Kadın Hastalıkları ve Doğum Uzmanı Dr. Kağan KocatepeGelelim özgür doğum kavramına… Kadınların mecbur kalmadan, bile isteye evde tıbbi yardım olmadan doğum yapmak istemesini “Kabul edilemez” olarak nitelendiren Dr. Kocatepe, “Çünkü doğum, tıbbi olanakların son derece yüksek olduğu günümüzde tesadüflere bırakılamayacak kadar kıymetlidir. Özgür doğum adeta bir tıbbı reddetme eğilimi olarak görülebilir ve günümüzde bu tür eğilimler diğer sağlık sorunlarında da sıklıkla gözlemlenmektedir” dedi.
'İNSAN HAMİLE OLDUĞU SÜRECE ÖZGÜR DEĞİLDİR!'
Özgür doğum kavramı ile akıllara “Eskiden köylerde, kırsal kesimlerde yaşayan insanlar da doğumları evde ebe yardımıyla gerçekleştiriyordu. Aradaki fark ne olabilir ki?” sorusu geliyor.

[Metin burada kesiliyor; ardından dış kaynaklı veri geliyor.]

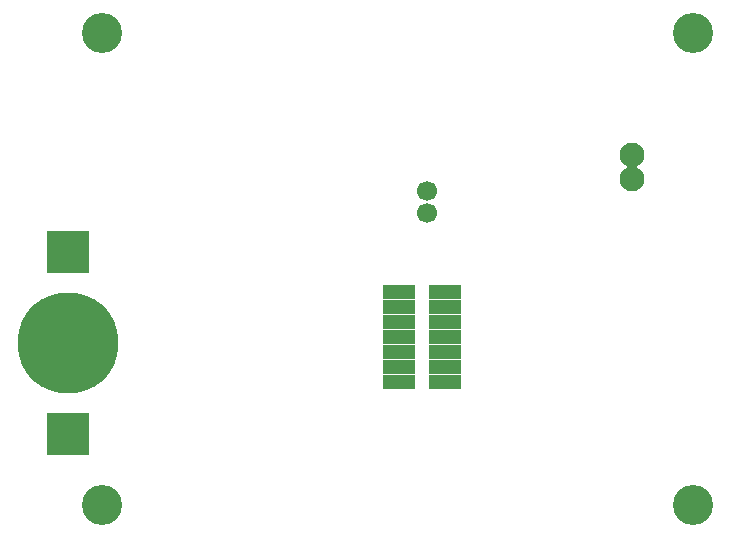
<source format=gbr>
G04 #@! TF.GenerationSoftware,KiCad,Pcbnew,(2017-11-24 revision a01d81e4b)-makepkg*
G04 #@! TF.CreationDate,2017-12-10T21:28:38-05:00*
G04 #@! TF.ProjectId,processor,70726F636573736F722E6B696361645F,rev?*
G04 #@! TF.SameCoordinates,Original*
G04 #@! TF.FileFunction,Soldermask,Bot*
G04 #@! TF.FilePolarity,Negative*
%FSLAX46Y46*%
G04 Gerber Fmt 4.6, Leading zero omitted, Abs format (unit mm)*
G04 Created by KiCad (PCBNEW (2017-11-24 revision a01d81e4b)-makepkg) date 12/10/17 21:28:38*
%MOMM*%
%LPD*%
G01*
G04 APERTURE LIST*
%ADD10C,3.400000*%
%ADD11C,8.530000*%
%ADD12R,3.600000X3.600000*%
%ADD13C,1.700000*%
%ADD14C,2.100000*%
%ADD15R,2.800000X1.160000*%
G04 APERTURE END LIST*
D10*
X12500000Y-5000000D03*
X62500000Y-45000000D03*
X12500000Y-45000000D03*
D11*
X9600000Y-31300000D03*
D12*
X9600000Y-39000000D03*
X9600000Y-23600000D03*
D13*
X40000000Y-20300000D03*
X40000000Y-18400000D03*
D14*
X57400000Y-17400000D03*
X57400000Y-15400000D03*
D10*
X62500000Y-5000000D03*
D15*
X41550000Y-34610000D03*
X37650000Y-34610000D03*
X41550000Y-33340000D03*
X37650000Y-33340000D03*
X41550000Y-32070000D03*
X37650000Y-32070000D03*
X41550000Y-30800000D03*
X37650000Y-30800000D03*
X41550000Y-29530000D03*
X37650000Y-29530000D03*
X41550000Y-28260000D03*
X37650000Y-28260000D03*
X41550000Y-26990000D03*
X37650000Y-26990000D03*
M02*

</source>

Kağan Kocatepe, “Özgür doğum denen kavram ‘Ben kendi kendime doğum yaparım, ben kendi bedenime sahip bir insanım o yüzden ben karar veririm’ demek ise burada bir farkı göz önünde bulundurmak gerek: İnsan hamile olduğu sürece özgür değildir ve içinde bu dünyaya gelmeyi bekleyen bir canlıya karşı son derece yüksek sorumlulukları vardır” dedi ve ekledi:
“O yüzden bir özgürlükten bahsetmek doğru olmayabilir. Hamile olmayan bir kadın tamamen özgürdür, bedeni hakkında istediği her şey konusunda özgürce karar verebilir, doktorun önerisine uyar veya uymaz. Ancak gebelikte karnında emanet bir canlı taşıyan bir kadın için durum son derece farklıdır. Bu emaneti taşıyan kadın bir yardımcının onu yönlendirmesine ihtiyaç duyar ve duymalıdır da.”

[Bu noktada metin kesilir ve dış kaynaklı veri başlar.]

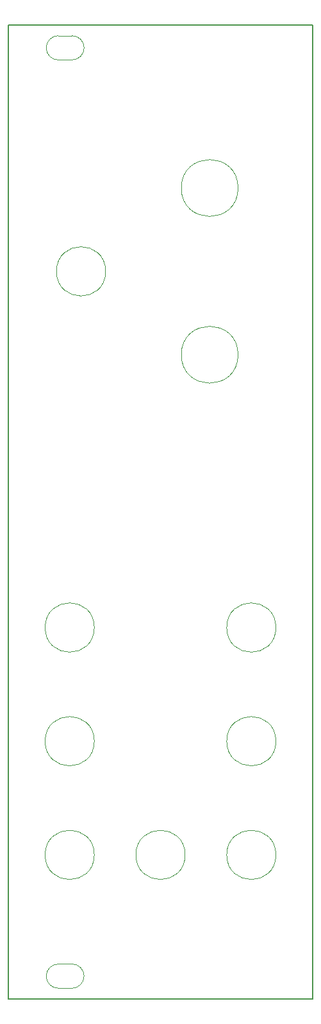
<source format=gm1>
G04 #@! TF.GenerationSoftware,KiCad,Pcbnew,(5.0.0-rc2)*
G04 #@! TF.CreationDate,2020-07-08T20:50:26+03:00*
G04 #@! TF.ProjectId,VCAPNL2,564341504E4C322E6B696361645F7063,rev?*
G04 #@! TF.SameCoordinates,PX2e28680PY88601c0*
G04 #@! TF.FileFunction,Profile,NP*
%FSLAX46Y46*%
G04 Gerber Fmt 4.6, Leading zero omitted, Abs format (unit mm)*
G04 Created by KiCad (PCBNEW (5.0.0-rc2)) date Wed Jul  8 20:50:26 2020*
%MOMM*%
%LPD*%
G01*
G04 APERTURE LIST*
%ADD10C,0.200000*%
G04 #@! TA.AperFunction,NonConductor*
%ADD11C,0.120000*%
G04 #@! TD*
G04 APERTURE END LIST*
D10*
X0Y128500000D02*
X0Y0D01*
X40200000Y128500000D02*
X0Y128500000D01*
X40200000Y0D02*
X40200000Y128500000D01*
X0Y0D02*
X40200000Y0D01*
D11*
G04 #@! TO.C,Ref\002A\002A*
X30350000Y107000000D02*
G75*
G03X30350000Y107000000I-3750000J0D01*
G01*
X12850000Y96000000D02*
G75*
G03X12850000Y96000000I-3250000J0D01*
G01*
X30350000Y85000000D02*
G75*
G03X30350000Y85000000I-3750000J0D01*
G01*
G04 #@! TO.C,X*
X6600000Y127100000D02*
X8400000Y127100000D01*
X6600000Y123900000D02*
X8400000Y123900000D01*
X5000000Y125500000D02*
G75*
G03X6600000Y123900000I1600000J0D01*
G01*
X6600000Y127100000D02*
G75*
G03X5000000Y125500000I0J-1600000D01*
G01*
X8400000Y123900000D02*
G75*
G03X10000000Y125500000I0J1600000D01*
G01*
X10000000Y125500000D02*
G75*
G03X8400000Y127100000I-1600000J0D01*
G01*
X10000000Y3000000D02*
G75*
G03X8400000Y4600000I-1600000J0D01*
G01*
X8400000Y1400000D02*
G75*
G03X10000000Y3000000I0J1600000D01*
G01*
X6600000Y4600000D02*
G75*
G03X5000000Y3000000I0J-1600000D01*
G01*
X5000000Y3000000D02*
G75*
G03X6600000Y1400000I1600000J0D01*
G01*
X6600000Y1400000D02*
X8400000Y1400000D01*
X6600000Y4600000D02*
X8400000Y4600000D01*
G04 #@! TO.C,Ref\002A\002A*
X11350000Y49000000D02*
G75*
G03X11350000Y49000000I-3250000J0D01*
G01*
X35350000Y49000000D02*
G75*
G03X35350000Y49000000I-3250000J0D01*
G01*
X11350000Y34000000D02*
G75*
G03X11350000Y34000000I-3250000J0D01*
G01*
X35350000Y34000000D02*
G75*
G03X35350000Y34000000I-3250000J0D01*
G01*
X11350000Y19000000D02*
G75*
G03X11350000Y19000000I-3250000J0D01*
G01*
X23350000Y19000000D02*
G75*
G03X23350000Y19000000I-3250000J0D01*
G01*
X35350000Y19000000D02*
G75*
G03X35350000Y19000000I-3250000J0D01*
G01*
G04 #@! TD*
M02*

</source>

Bazen doğum kişinin hiç beklemediği bir anda, tatildeyken, trafikteyken ya da sağlık kuruluşuna uzak bir yerdeyken başlayabiliyor. Uçakta olsun, başka bir yerde olsun eğer doğum başlamışsa bu tür durumda en iyi yapılacak şey öncelikle en kısa zamanda sağlık kuruluşuna ulaşmak için gerekli tedbirlerin alınması ve doğuma mümkün olduğu kadar hiç müdahale edilmemesidir. Zaten doğum mecburiyetten kendi başına gerçekleşecektir ancak doğum esnasında veya sonrasında oluşabilecek muhtemel sorunlar nedeniyle kendi kendine doğum yapmış bir kadının ve bebeğinin mutlaka bir doktor tarafından görülmesi önemlidir.